The exhibition is arranged chronologically, and several works are on public view for the first time. The initial section of the show features working proofs from the 1960s and 1970s to introduce several motifs that Johns continues to revisit in paintings, drawings, and sculpture as well as in prints: letters of the alphabet, targets, names of colors, and body parts. Some of the artist’s ongoing formal concerns are highlighted as well, such as repetition in Cups 4 Picasso (1972), and the rotation of imagery in Passage III (1967), a working proof related to a rare unpublished print.

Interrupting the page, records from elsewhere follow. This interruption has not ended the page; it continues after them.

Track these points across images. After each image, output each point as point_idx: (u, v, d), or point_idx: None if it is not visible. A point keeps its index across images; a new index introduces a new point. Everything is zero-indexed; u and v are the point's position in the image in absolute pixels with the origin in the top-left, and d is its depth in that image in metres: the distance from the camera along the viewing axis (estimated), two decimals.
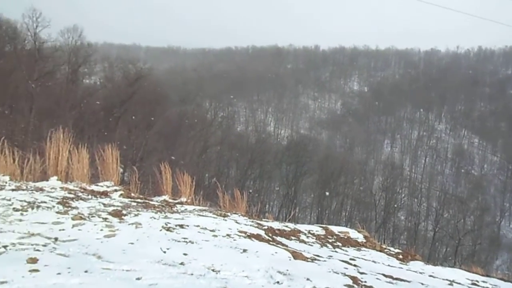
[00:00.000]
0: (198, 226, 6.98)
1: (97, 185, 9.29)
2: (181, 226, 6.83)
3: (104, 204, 7.64)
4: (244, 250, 5.90)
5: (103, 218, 6.60)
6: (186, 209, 8.66)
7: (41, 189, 8.06)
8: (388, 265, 7.43)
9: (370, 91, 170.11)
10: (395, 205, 78.43)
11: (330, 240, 8.90)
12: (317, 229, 9.54)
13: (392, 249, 9.81)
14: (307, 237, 8.72)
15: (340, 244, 8.77)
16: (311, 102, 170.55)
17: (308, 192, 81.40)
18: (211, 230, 6.85)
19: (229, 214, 8.80)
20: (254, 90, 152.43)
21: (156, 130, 59.44)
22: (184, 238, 6.05)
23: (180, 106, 78.32)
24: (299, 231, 8.91)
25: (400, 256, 8.87)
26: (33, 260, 4.40)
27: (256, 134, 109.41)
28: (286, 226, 9.02)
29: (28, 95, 47.93)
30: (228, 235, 6.74)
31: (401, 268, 7.51)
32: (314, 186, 78.56)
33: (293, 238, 8.32)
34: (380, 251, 9.01)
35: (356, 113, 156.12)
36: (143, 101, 57.82)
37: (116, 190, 9.14)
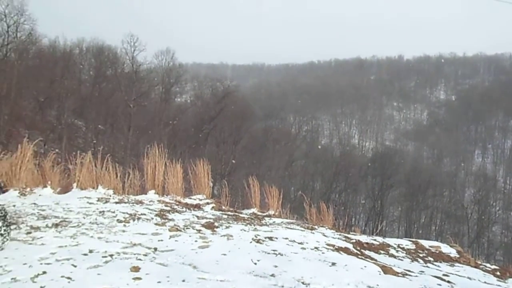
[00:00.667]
0: (286, 238, 6.98)
1: (190, 198, 9.62)
2: (270, 238, 6.87)
3: (197, 217, 7.89)
4: (333, 263, 5.81)
5: (197, 230, 6.81)
6: (274, 221, 8.70)
7: (140, 202, 8.50)
8: (485, 282, 6.98)
9: (458, 99, 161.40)
10: (489, 219, 73.39)
11: (420, 255, 8.52)
12: (406, 243, 9.18)
13: (488, 265, 9.18)
14: (397, 251, 8.42)
15: (431, 259, 8.37)
16: (395, 113, 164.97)
17: (395, 205, 78.43)
18: (299, 243, 6.82)
19: (316, 227, 8.72)
20: (337, 103, 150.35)
21: (243, 145, 60.53)
22: (274, 250, 6.08)
23: (265, 121, 79.30)
24: (388, 245, 8.63)
25: (498, 273, 8.29)
26: (136, 269, 4.64)
27: (340, 147, 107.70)
28: (375, 240, 8.77)
29: (126, 114, 51.00)
30: (316, 248, 6.68)
31: (499, 286, 7.02)
32: (401, 199, 75.51)
33: (382, 252, 8.07)
34: (475, 267, 8.48)
35: (444, 123, 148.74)
36: (230, 117, 59.23)
37: (208, 203, 9.40)
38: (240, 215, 9.03)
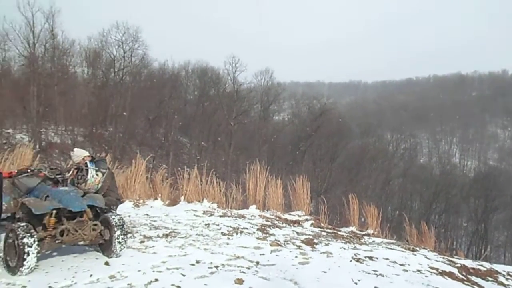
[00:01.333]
0: (387, 259, 6.73)
1: (290, 214, 9.64)
2: (370, 258, 6.66)
3: (297, 232, 7.89)
4: None
5: (297, 246, 6.80)
6: (373, 241, 8.44)
7: (242, 216, 8.68)
8: None
9: None
10: None
11: None
12: None
13: None
14: (506, 279, 7.78)
15: None
16: (500, 131, 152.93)
17: (501, 230, 72.29)
18: (400, 264, 6.54)
19: (417, 248, 8.32)
20: (436, 120, 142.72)
21: (339, 162, 59.60)
22: (374, 271, 5.88)
23: (361, 139, 77.47)
24: (497, 272, 7.98)
25: None
26: (240, 281, 4.72)
27: (440, 165, 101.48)
28: (481, 265, 8.17)
29: (228, 132, 52.66)
30: (418, 270, 6.36)
31: None
32: (508, 223, 69.57)
33: (490, 279, 7.48)
34: None
35: None
36: (327, 134, 58.72)
37: (307, 220, 9.37)
38: (339, 232, 8.87)
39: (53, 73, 45.79)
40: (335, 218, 11.68)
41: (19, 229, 4.67)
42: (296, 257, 6.08)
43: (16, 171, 5.50)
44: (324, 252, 6.56)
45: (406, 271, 6.20)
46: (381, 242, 8.37)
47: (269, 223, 8.31)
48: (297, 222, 8.95)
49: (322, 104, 66.61)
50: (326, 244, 7.16)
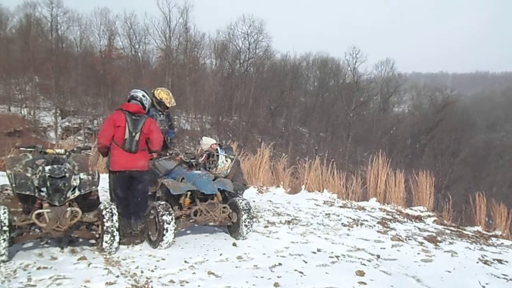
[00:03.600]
0: None
1: (411, 209, 9.21)
2: (499, 261, 6.12)
3: (419, 228, 7.52)
4: None
5: (419, 242, 6.48)
6: (502, 243, 7.73)
7: (362, 208, 8.49)
8: None
9: None
10: None
11: None
12: None
13: None
14: None
15: None
16: None
17: None
18: None
19: None
20: None
21: (462, 157, 55.55)
22: (504, 275, 5.39)
23: (487, 133, 71.35)
24: None
25: None
26: (361, 273, 4.62)
27: None
28: None
29: (346, 123, 51.82)
30: None
31: None
32: None
33: None
34: None
35: None
36: (449, 128, 55.03)
37: (429, 216, 8.87)
38: (464, 231, 8.28)
39: (185, 65, 48.77)
40: (458, 216, 10.92)
41: (159, 207, 5.04)
42: (418, 253, 5.81)
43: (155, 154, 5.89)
44: (448, 251, 6.17)
45: None
46: (511, 245, 7.66)
47: (389, 217, 8.02)
48: (418, 218, 8.52)
49: (445, 96, 62.50)
50: (450, 243, 6.72)
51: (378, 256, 5.40)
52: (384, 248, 5.82)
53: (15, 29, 49.91)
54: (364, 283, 4.36)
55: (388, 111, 61.04)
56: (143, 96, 5.41)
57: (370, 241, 6.09)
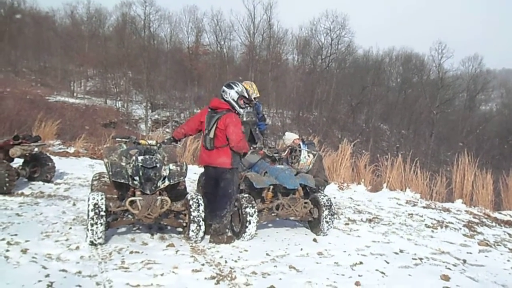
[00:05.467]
0: None
1: (500, 213, 8.59)
2: None
3: (509, 234, 6.97)
4: None
5: (509, 249, 6.01)
6: None
7: (447, 210, 8.05)
8: None
9: None
10: None
11: None
12: None
13: None
14: None
15: None
16: None
17: None
18: None
19: None
20: None
21: None
22: None
23: None
24: None
25: None
26: (446, 278, 4.37)
27: None
28: None
29: (429, 121, 49.45)
30: None
31: None
32: None
33: None
34: None
35: None
36: None
37: None
38: None
39: (268, 60, 49.10)
40: None
41: (243, 199, 5.09)
42: (508, 261, 5.38)
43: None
44: None
45: None
46: None
47: (476, 220, 7.53)
48: (509, 223, 7.90)
49: None
50: None
51: (464, 261, 5.07)
52: (470, 253, 5.46)
53: (112, 27, 53.24)
54: None
55: (474, 109, 57.29)
56: (223, 91, 5.16)
57: (455, 245, 5.74)
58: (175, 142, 5.51)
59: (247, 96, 5.41)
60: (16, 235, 4.61)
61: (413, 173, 9.46)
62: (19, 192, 6.73)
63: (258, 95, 6.53)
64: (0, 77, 37.19)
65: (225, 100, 5.11)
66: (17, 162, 7.39)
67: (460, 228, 6.73)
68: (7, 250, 4.16)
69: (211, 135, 4.97)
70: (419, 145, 46.02)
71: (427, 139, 47.84)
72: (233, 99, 5.15)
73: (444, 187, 9.41)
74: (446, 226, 6.70)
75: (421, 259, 4.96)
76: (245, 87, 6.12)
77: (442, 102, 51.66)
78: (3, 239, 4.45)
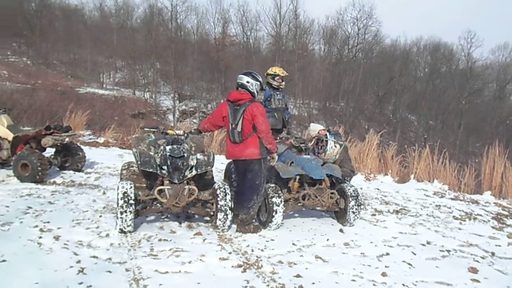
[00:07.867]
0: None
1: None
2: None
3: None
4: None
5: None
6: None
7: (476, 202, 7.89)
8: None
9: None
10: None
11: None
12: None
13: None
14: None
15: None
16: None
17: None
18: None
19: None
20: None
21: None
22: None
23: None
24: None
25: None
26: (474, 270, 4.30)
27: None
28: None
29: (458, 111, 48.38)
30: None
31: None
32: None
33: None
34: None
35: None
36: None
37: None
38: None
39: (294, 51, 48.78)
40: None
41: (269, 189, 5.10)
42: None
43: None
44: None
45: None
46: None
47: (506, 213, 7.34)
48: None
49: None
50: None
51: (493, 254, 4.97)
52: (499, 246, 5.34)
53: (140, 19, 53.78)
54: (478, 281, 4.04)
55: (504, 100, 55.65)
56: (247, 82, 4.97)
57: (484, 237, 5.62)
58: (201, 133, 5.58)
59: (280, 74, 6.22)
60: (48, 222, 4.75)
61: (441, 164, 9.28)
62: (51, 180, 6.91)
63: (287, 74, 6.77)
64: (32, 70, 38.17)
65: (249, 91, 4.98)
66: (49, 152, 7.58)
67: (489, 221, 6.59)
68: (40, 237, 4.29)
69: (239, 128, 4.88)
70: (447, 136, 45.17)
71: (455, 130, 46.87)
72: (262, 86, 5.28)
73: (473, 178, 9.20)
74: (475, 218, 6.57)
75: (448, 251, 4.89)
76: (276, 69, 6.36)
77: (471, 92, 50.45)
78: (36, 226, 4.59)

Works in the second section include complex compositions from the 1980s and 1990s, in which Johns introduced autobiographical references, such as an image of his shadow, family photographs, a floor plan of his grandfather’s house, and works of art by others that he admires, including ceramic objects by George Ohr (1857–1918). Paralleling the visual and conceptual density of the printed imagery, Johns’ additions to his proofs became bolder and increasingly diverse in these later works, seen in several works entitled After Holbein (1993 and 1994).
In addition to allusions to Holbein, the exhibition includes visual references to Marcel Duchamp, Buckminster Fuller, Matthias Grünewald, and Pablo Picasso, suggesting the breadth of Johns’ engagement with artistic predecessors.
All of the working proofs on view are selected from the National Gallery of Art’s recent and ongoing acquisition of the artist’s personal collection of proofs for his print editions, assembled throughout his career. Documenting changes he made before achieving the final images, they provide nuanced insight into Johns’ artistic process.